BEGIN

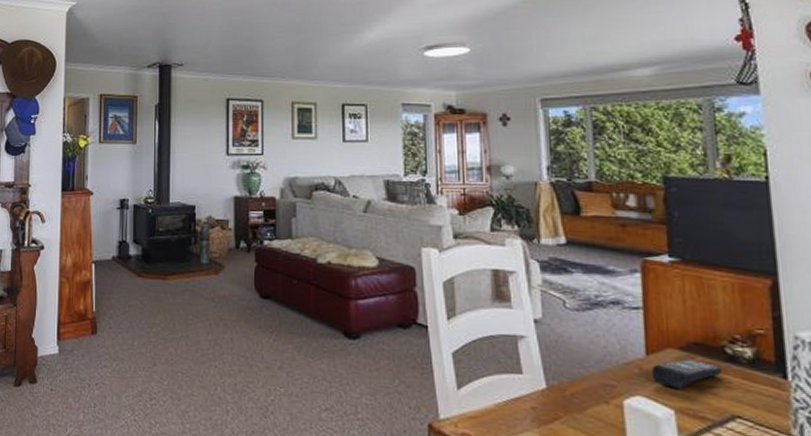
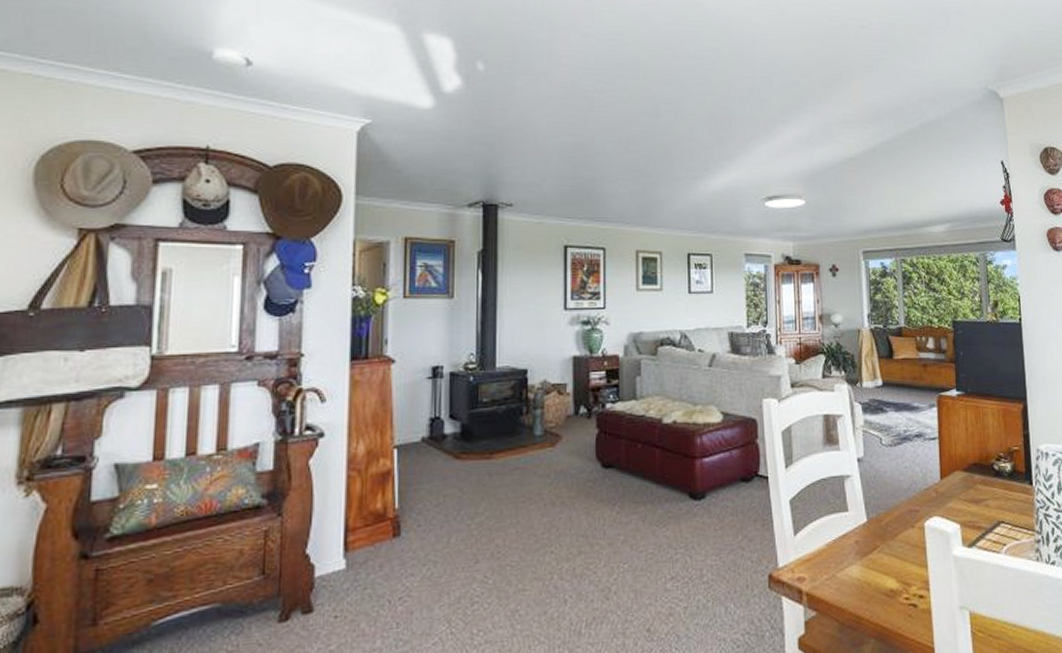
remote control: present [651,359,723,389] -> none [944,478,992,505]

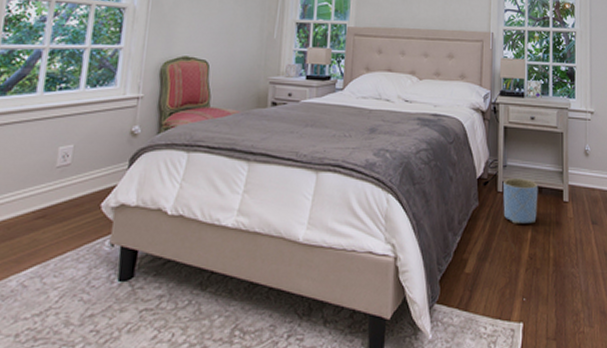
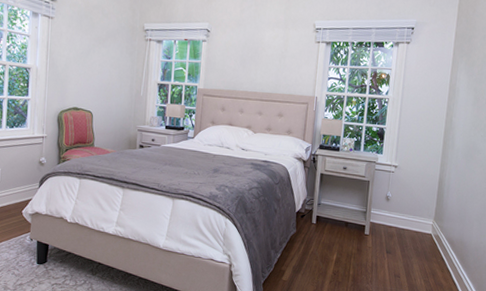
planter: present [503,179,539,224] -> none [315,214,345,249]

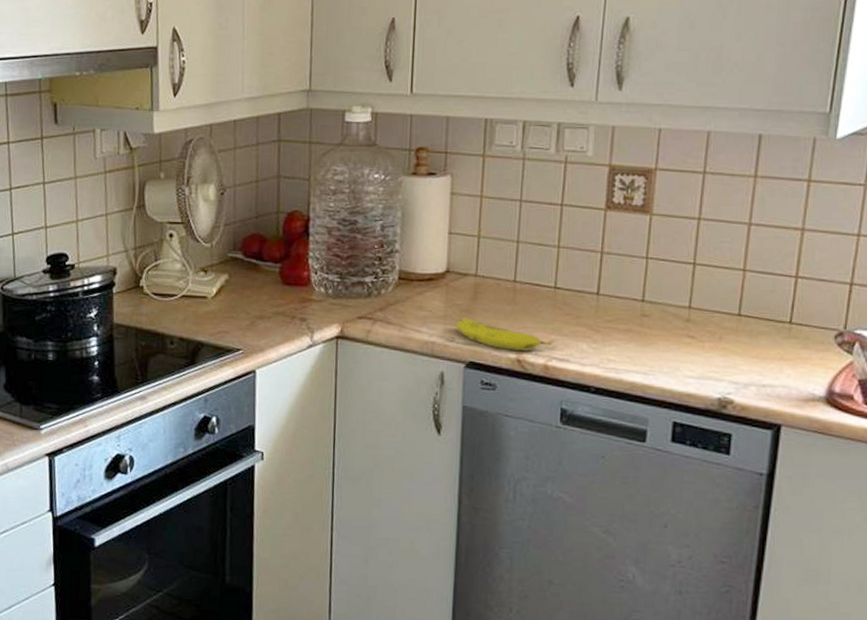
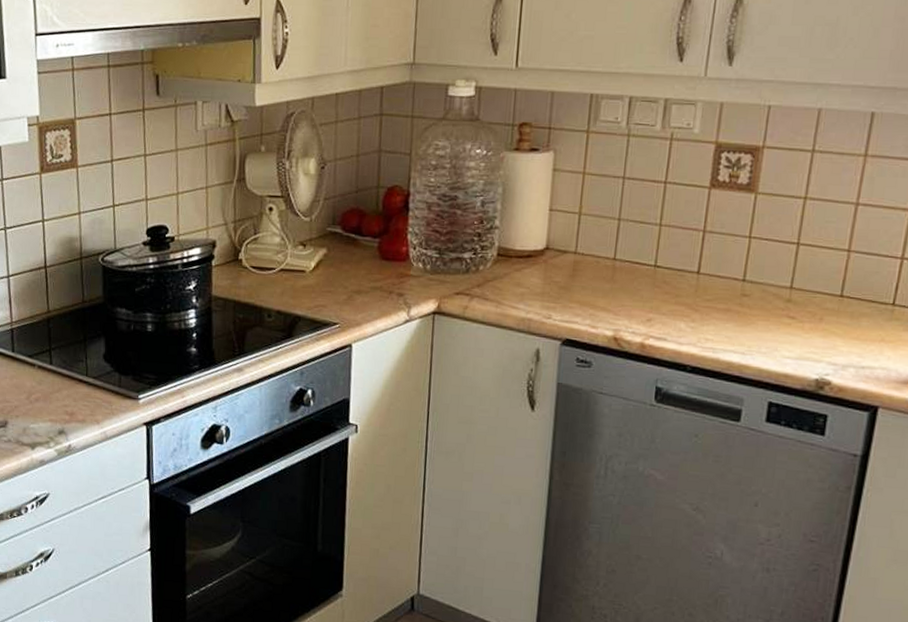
fruit: present [455,317,552,351] -> none [553,294,650,329]

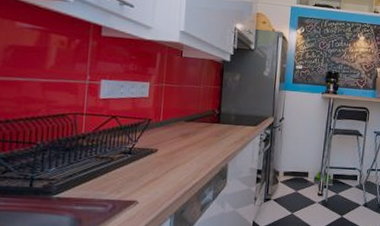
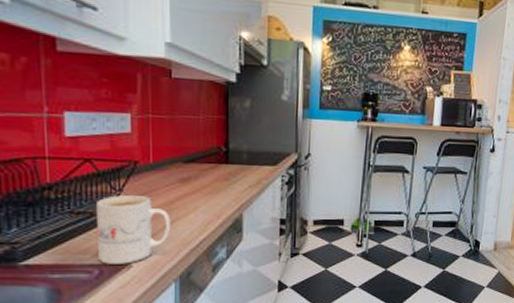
mug: none [113,145,172,201] -> present [96,195,171,264]

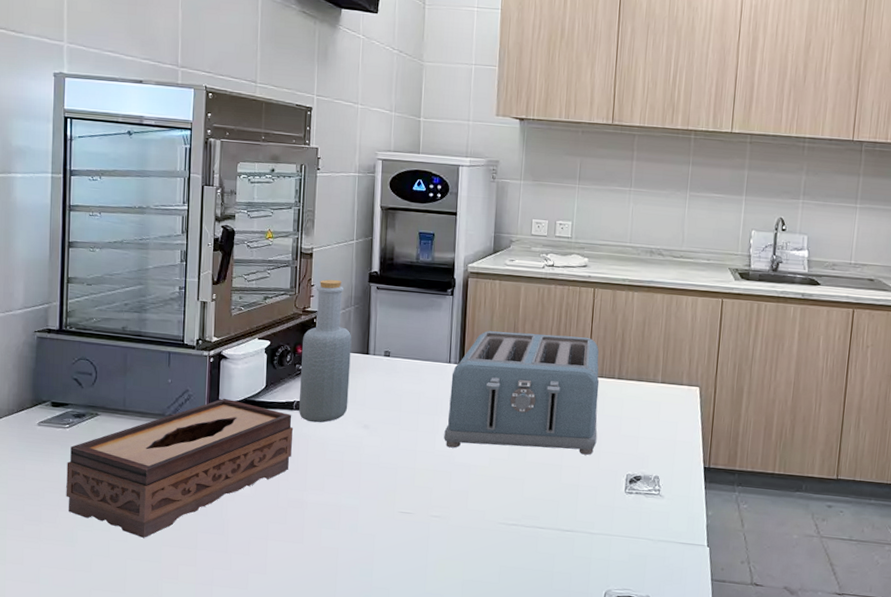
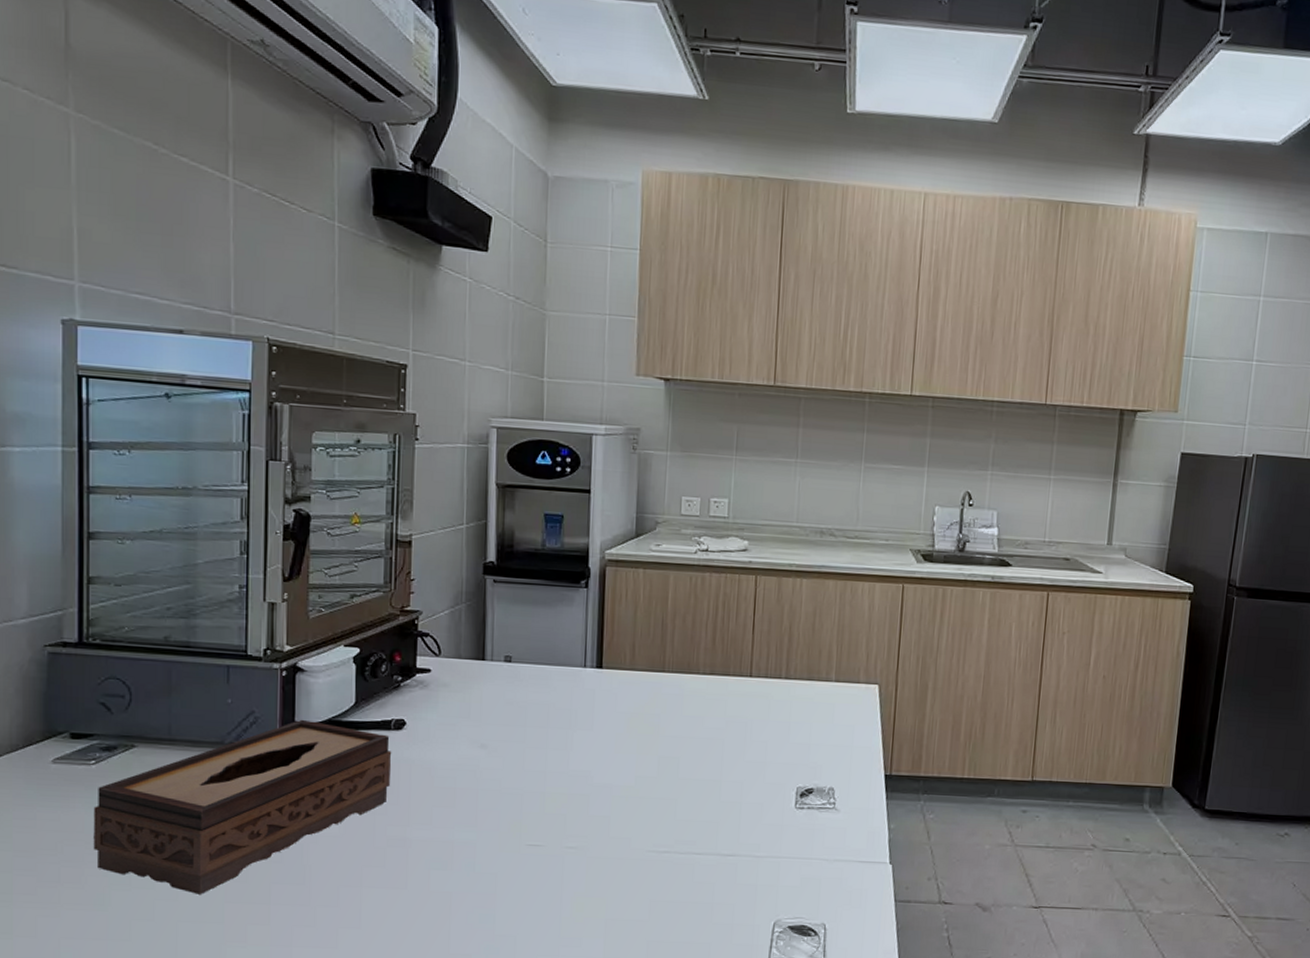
bottle: present [299,279,352,423] -> none [398,571,464,745]
toaster: present [444,331,600,455] -> none [579,628,764,767]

END

### Try it:
If any entry holds a picture, drop the picture and copy everything else exactly.

### Exercise solution:
remote control: present [651,359,723,389] -> none [944,478,992,505]

planter: present [503,179,539,224] -> none [315,214,345,249]

fruit: present [455,317,552,351] -> none [553,294,650,329]

mug: none [113,145,172,201] -> present [96,195,171,264]

bottle: present [299,279,352,423] -> none [398,571,464,745]
toaster: present [444,331,600,455] -> none [579,628,764,767]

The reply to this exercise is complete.